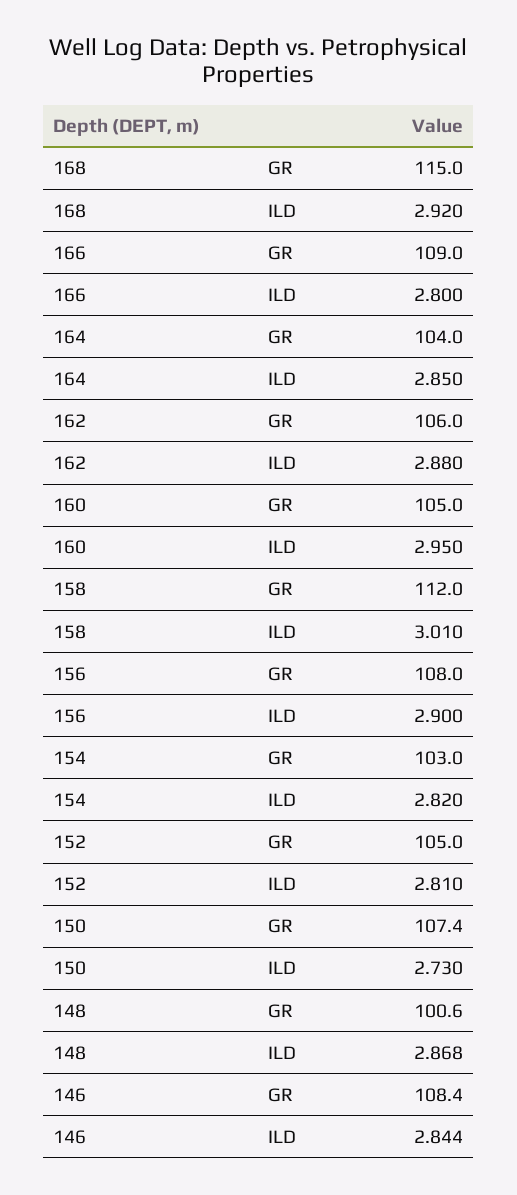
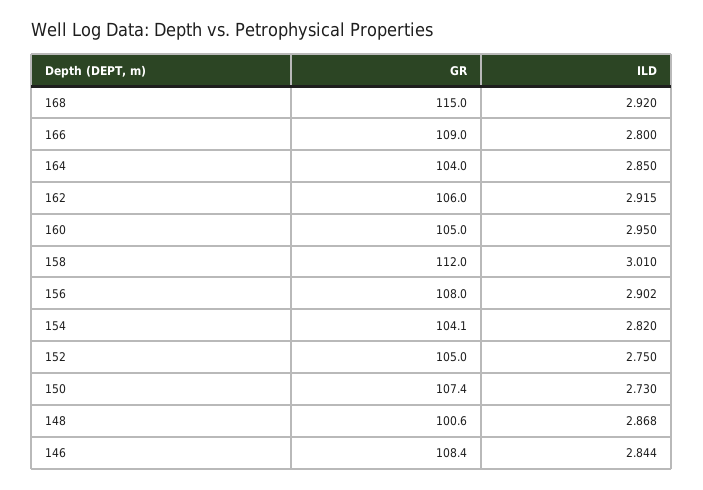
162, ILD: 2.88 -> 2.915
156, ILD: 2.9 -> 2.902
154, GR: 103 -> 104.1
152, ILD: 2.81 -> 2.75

☆ ☆ ☆ ☆ ☆ ☆ ☆

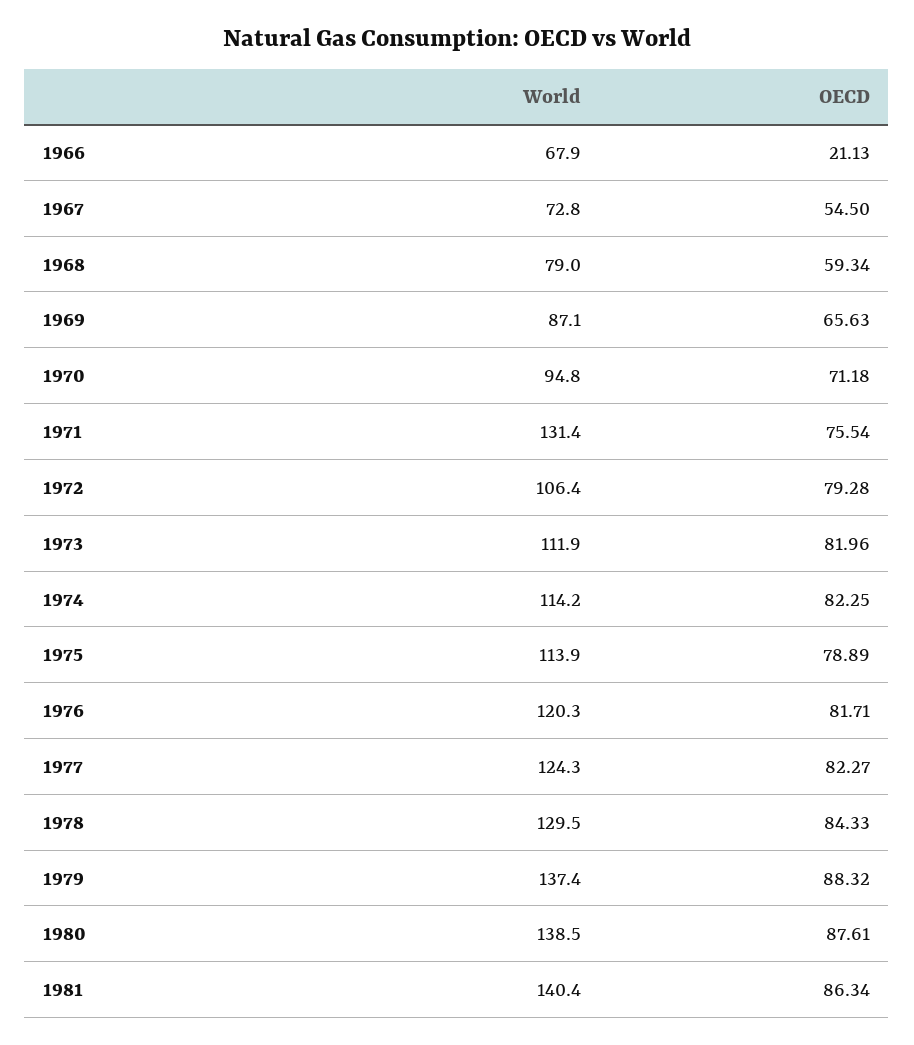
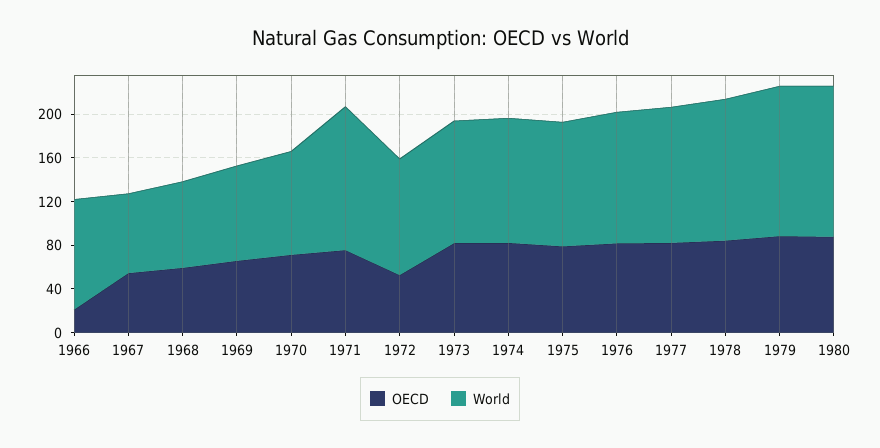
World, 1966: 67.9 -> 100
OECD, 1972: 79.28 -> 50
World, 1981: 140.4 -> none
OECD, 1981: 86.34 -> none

☆ ☆ ☆ ☆ ☆ ☆ ☆

(What you have to do)
The expected result is every line from the material above that includes "World".

(Written answer)
World, 1966: 67.9 -> 100
World, 1981: 140.4 -> none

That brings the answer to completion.